そして黙っていた和磨もようやく口を開いた。

 

「それでは出演決定でよろしいですか?」

悠子は拓未に最終確認をとった。

 

「うん、いいよ」

 

「ありがとうございます。では、その書類は差し上げますので、お持ちになっててください」

 

「ん」

 

「また、何かありましたらその都度ご連絡します」

そう言って悠子は静かに立ち上がった。

 

「じゃ、よろしく」

拓未もそう言って立ち上がり、他のメンバーと生徒会室を後にした――。

 

 

     ◆  ◆  ◆

 

 

Juliusのメンバーは緊急ミーティングの為、四人でファーストフードに向かっていた。

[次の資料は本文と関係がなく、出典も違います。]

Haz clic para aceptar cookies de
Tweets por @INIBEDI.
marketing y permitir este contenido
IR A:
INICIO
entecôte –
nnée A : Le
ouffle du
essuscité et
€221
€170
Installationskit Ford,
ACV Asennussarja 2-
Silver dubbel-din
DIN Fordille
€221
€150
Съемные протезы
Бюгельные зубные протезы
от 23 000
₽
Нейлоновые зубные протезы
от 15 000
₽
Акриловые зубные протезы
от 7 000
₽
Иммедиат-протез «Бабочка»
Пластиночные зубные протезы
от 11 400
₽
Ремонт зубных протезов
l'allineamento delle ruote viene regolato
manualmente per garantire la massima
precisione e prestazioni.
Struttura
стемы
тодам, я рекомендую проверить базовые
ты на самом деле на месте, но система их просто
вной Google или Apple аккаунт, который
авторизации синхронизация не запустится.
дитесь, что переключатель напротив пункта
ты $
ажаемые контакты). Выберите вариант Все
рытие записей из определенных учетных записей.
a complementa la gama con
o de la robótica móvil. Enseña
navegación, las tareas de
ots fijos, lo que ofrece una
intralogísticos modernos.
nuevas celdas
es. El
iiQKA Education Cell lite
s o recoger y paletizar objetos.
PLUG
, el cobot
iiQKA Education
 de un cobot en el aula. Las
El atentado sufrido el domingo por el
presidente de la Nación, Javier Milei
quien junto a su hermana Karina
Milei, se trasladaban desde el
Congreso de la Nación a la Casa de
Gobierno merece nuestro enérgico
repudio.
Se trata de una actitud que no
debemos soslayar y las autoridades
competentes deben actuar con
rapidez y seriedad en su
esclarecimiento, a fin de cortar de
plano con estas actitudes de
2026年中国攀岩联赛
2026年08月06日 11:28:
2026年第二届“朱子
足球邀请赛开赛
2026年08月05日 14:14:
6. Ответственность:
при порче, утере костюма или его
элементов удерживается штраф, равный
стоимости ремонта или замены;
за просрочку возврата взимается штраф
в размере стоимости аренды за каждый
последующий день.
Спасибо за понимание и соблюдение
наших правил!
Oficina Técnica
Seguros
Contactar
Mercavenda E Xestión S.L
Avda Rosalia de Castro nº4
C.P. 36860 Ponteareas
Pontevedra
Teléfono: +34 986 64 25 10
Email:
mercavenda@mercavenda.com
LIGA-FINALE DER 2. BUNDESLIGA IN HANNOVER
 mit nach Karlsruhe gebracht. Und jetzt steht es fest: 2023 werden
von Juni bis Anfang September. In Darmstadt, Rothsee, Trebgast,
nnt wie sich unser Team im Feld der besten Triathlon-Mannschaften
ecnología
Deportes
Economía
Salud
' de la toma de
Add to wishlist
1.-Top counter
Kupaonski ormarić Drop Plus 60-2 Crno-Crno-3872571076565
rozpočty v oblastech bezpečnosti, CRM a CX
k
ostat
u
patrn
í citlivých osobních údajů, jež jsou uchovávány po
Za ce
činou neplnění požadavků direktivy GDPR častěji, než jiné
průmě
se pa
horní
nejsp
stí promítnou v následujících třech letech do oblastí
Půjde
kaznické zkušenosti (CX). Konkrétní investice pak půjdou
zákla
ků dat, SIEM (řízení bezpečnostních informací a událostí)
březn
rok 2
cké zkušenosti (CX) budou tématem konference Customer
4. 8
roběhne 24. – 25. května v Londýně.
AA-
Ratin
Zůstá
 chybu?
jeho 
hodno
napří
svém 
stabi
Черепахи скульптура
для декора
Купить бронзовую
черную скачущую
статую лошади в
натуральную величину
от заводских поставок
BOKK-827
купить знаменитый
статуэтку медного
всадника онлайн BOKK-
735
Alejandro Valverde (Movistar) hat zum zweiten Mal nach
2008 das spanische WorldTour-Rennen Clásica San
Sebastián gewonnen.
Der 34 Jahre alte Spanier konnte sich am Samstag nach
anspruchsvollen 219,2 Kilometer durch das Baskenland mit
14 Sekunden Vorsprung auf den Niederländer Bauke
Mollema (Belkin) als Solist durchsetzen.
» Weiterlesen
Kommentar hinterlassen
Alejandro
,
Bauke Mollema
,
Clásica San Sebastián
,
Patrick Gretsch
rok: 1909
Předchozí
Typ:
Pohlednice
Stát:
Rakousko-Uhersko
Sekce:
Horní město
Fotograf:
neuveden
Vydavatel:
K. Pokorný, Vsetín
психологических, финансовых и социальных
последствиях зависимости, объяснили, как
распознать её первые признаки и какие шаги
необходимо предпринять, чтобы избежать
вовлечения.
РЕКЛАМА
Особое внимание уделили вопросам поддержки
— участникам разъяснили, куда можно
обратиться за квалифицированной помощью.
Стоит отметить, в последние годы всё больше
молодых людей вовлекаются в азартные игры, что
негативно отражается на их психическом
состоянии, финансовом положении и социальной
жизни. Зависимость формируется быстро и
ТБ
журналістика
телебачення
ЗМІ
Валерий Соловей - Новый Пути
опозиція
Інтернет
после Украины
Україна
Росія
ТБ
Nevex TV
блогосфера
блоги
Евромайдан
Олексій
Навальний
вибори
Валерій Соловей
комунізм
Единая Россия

和磨はその途中で、一緒に帰る約束をしていた唯に緊急ミーティングが入ったとメールを打っていた。

すると、唯の方から先にメールが来た。

 

唯からの電話とメールは着信音を変えてあるのですぐにわかる。

もちろん、こんなマメな事は以前はやっていなかった。

和磨は打っていたメールを中断し、唯からのメールを開いた。

 

−−−−−−−−−−

香奈達と緊急ミーティングを

する事になったから先に帰るね。

詳しい事は後で。

ごめんね。

−−−−−−−−−−

 

(緊急ミーティング? しかも上木さん達とって……?)

和磨が不思議に思っていると、拓未にも香奈から同じ様な内容のメールが届いたのか、

「おい、和磨。香奈と唯ちゃん、なんかやってんのか?」

怪訝な顔をしながら訊いてきた。

 

「いや、知らん」

和磨にもさっぱりわからない。

 

「まぁ、急になんかやる事になったのかもな」

そう言って拓未はメールの返事を打ち始めた。

和磨も唯にメールの返事を打つ。

 

−−−−−−−−−−

こっちも緊急ミーティングが

入ったから気にしなくていいよ。

−−−−−−−−−−

 

送信ボタンを押してメールを返した後、丁度ファーストフードについた。

 

(あれ?)

店内に入ると唯と香奈、他に三人女の子がいた。